Each record must be returned exactly, apart from the pictures, which stay out.

■ **Source information**:
◆ ◆ ◆ ◆
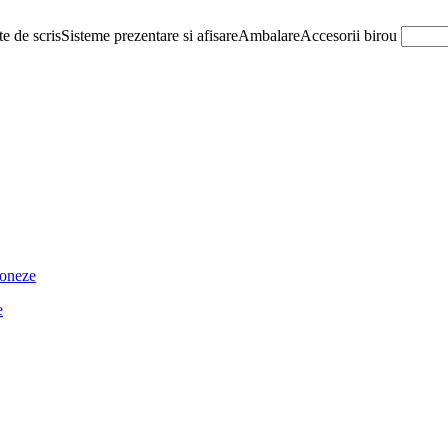
e de scris
Sisteme prezentare si afisare
Ambalare
Accesorii birou
ioneze
e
◆ ◆ ◆ ◆
■ **Output for this task**:
e de scris
Sisteme prezentare si afisare
Ambalare
Accesorii birou
ioneze
e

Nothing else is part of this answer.